*** Opening DATA LISTING ***

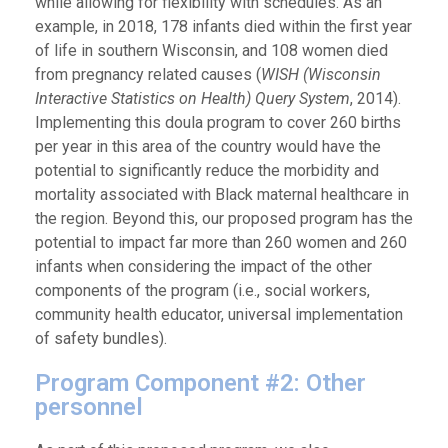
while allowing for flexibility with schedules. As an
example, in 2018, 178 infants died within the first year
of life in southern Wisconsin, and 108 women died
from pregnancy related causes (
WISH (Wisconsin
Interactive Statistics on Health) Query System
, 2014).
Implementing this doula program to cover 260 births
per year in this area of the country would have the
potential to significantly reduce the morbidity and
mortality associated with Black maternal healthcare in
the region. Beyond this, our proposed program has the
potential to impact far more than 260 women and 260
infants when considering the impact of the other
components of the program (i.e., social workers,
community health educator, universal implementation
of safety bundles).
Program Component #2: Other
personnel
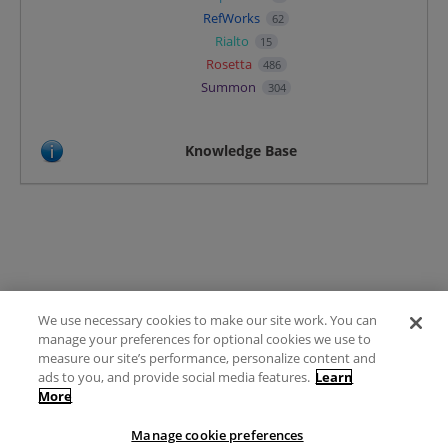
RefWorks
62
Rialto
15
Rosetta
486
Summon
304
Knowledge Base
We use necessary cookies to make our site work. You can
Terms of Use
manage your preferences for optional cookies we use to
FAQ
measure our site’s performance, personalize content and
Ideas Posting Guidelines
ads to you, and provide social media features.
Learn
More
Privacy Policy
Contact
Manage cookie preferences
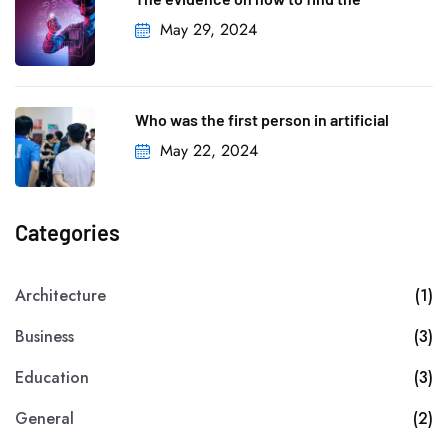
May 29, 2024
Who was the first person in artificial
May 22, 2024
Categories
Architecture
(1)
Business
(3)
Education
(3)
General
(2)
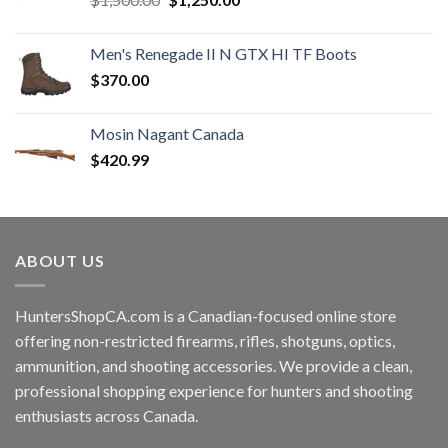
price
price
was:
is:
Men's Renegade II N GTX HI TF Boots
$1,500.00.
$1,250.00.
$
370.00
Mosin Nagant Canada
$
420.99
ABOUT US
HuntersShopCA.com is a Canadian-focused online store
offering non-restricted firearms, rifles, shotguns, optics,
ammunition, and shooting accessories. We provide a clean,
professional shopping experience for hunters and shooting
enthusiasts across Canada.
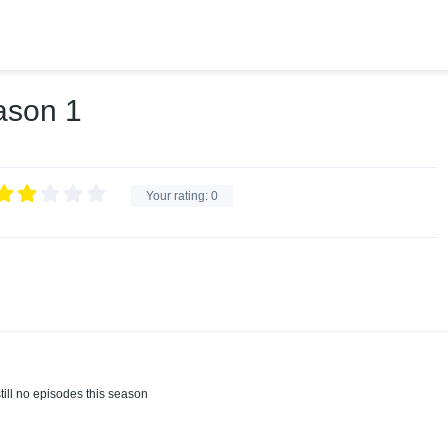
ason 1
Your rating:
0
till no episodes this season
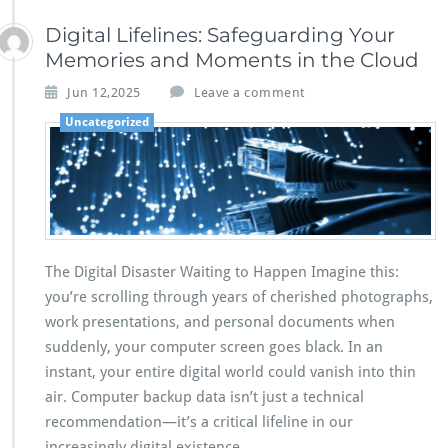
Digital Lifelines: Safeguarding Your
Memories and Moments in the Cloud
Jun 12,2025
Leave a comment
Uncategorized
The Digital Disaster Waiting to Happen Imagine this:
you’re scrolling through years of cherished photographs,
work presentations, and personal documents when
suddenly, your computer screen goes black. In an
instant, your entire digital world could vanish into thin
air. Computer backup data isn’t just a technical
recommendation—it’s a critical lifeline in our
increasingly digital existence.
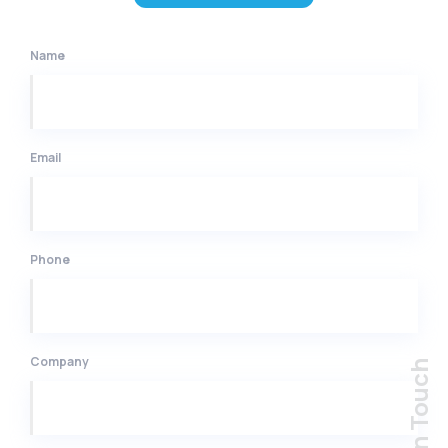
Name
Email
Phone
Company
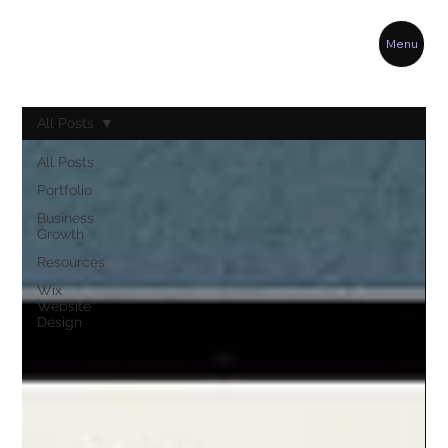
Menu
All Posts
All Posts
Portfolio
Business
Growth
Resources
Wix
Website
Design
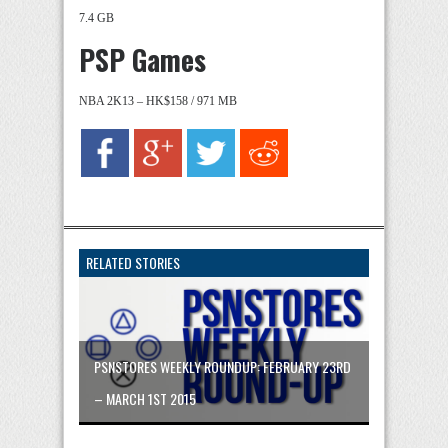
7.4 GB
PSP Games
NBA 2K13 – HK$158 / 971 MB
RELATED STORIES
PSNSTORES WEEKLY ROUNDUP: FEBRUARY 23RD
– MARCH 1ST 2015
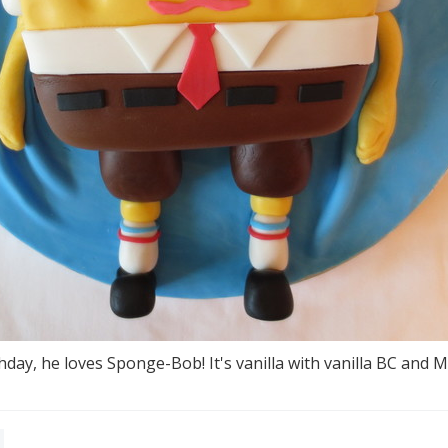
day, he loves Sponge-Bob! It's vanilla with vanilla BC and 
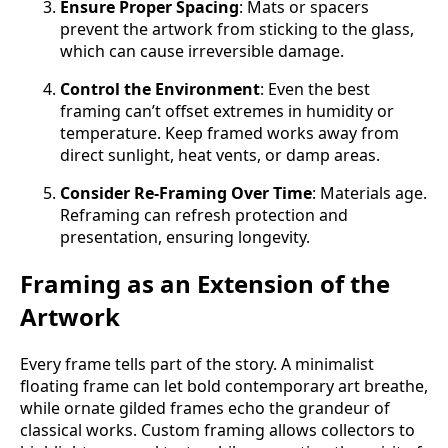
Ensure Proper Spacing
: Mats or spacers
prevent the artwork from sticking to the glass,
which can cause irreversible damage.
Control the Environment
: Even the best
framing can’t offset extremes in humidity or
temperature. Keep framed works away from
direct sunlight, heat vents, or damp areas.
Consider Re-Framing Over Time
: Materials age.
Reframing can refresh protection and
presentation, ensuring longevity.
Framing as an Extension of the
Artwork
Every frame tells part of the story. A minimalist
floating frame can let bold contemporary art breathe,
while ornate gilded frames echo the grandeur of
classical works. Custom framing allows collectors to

*** Closing DATA LISTING ***
*** Opening DATA LISTING ***

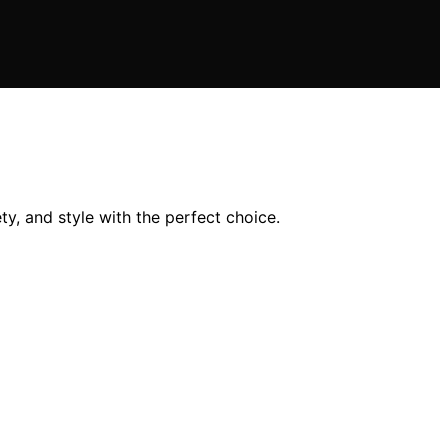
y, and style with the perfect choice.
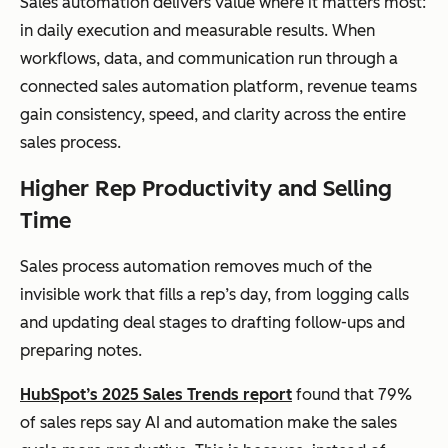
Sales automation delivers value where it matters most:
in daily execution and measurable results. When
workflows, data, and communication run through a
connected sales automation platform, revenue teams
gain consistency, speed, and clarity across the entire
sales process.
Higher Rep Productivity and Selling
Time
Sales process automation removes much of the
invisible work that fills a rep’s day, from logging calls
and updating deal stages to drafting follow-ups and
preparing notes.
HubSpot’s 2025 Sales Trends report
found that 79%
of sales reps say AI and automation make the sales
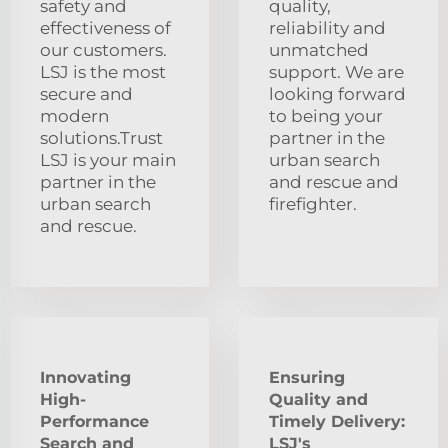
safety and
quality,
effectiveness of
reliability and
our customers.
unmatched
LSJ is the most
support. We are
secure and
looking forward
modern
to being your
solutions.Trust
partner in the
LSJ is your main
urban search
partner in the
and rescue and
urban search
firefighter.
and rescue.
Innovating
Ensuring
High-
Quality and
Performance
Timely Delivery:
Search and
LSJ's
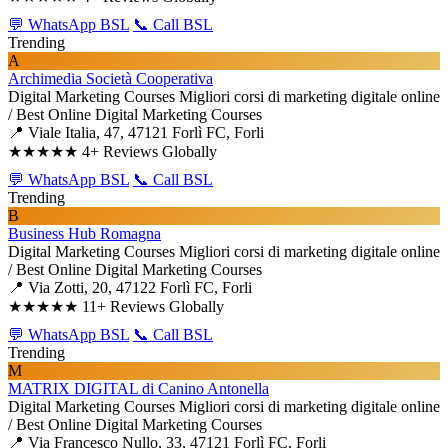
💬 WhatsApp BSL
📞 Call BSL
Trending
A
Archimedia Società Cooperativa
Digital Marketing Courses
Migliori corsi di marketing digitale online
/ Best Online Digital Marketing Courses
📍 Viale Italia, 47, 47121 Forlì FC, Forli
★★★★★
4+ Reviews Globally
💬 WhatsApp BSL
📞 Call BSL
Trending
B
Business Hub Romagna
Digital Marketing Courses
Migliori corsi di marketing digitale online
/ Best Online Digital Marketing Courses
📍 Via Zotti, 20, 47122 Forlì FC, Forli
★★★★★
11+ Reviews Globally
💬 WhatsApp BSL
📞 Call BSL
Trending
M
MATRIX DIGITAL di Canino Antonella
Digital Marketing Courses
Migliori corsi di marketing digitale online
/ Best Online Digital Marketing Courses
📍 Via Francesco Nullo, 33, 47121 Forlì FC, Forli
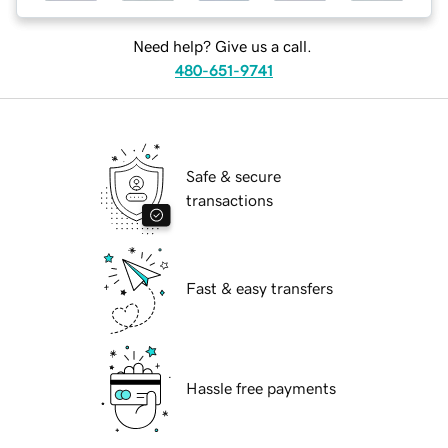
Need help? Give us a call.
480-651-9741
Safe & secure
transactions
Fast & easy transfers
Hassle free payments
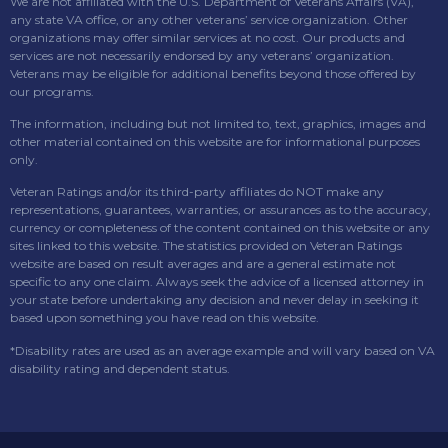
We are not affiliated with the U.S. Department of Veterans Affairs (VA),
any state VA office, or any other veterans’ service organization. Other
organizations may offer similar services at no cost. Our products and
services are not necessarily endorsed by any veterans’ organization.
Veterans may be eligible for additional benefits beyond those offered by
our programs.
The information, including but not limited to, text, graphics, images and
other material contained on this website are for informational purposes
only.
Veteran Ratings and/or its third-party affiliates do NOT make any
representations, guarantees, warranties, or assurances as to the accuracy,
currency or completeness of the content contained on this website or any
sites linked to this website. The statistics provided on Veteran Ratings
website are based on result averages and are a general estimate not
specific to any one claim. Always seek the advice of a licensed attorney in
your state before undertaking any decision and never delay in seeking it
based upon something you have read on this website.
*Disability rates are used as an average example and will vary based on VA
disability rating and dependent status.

*** Closing DATA LISTING ***

WHAT YOU NEED TO DO:
What do the lines above say from the one containing "representations, guarantees, warranties, or" down to the one containing "disability rating and dependent status."? Return them exactly, both end lines included, and only them.

SOLUTION TO THIS EXERCISE:
representations, guarantees, warranties, or assurances as to the accuracy,
currency or completeness of the content contained on this website or any
sites linked to this website. The statistics provided on Veteran Ratings
website are based on result averages and are a general estimate not
specific to any one claim. Always seek the advice of a licensed attorney in
your state before undertaking any decision and never delay in seeking it
based upon something you have read on this website.
*Disability rates are used as an average example and will vary based on VA
disability rating and dependent status.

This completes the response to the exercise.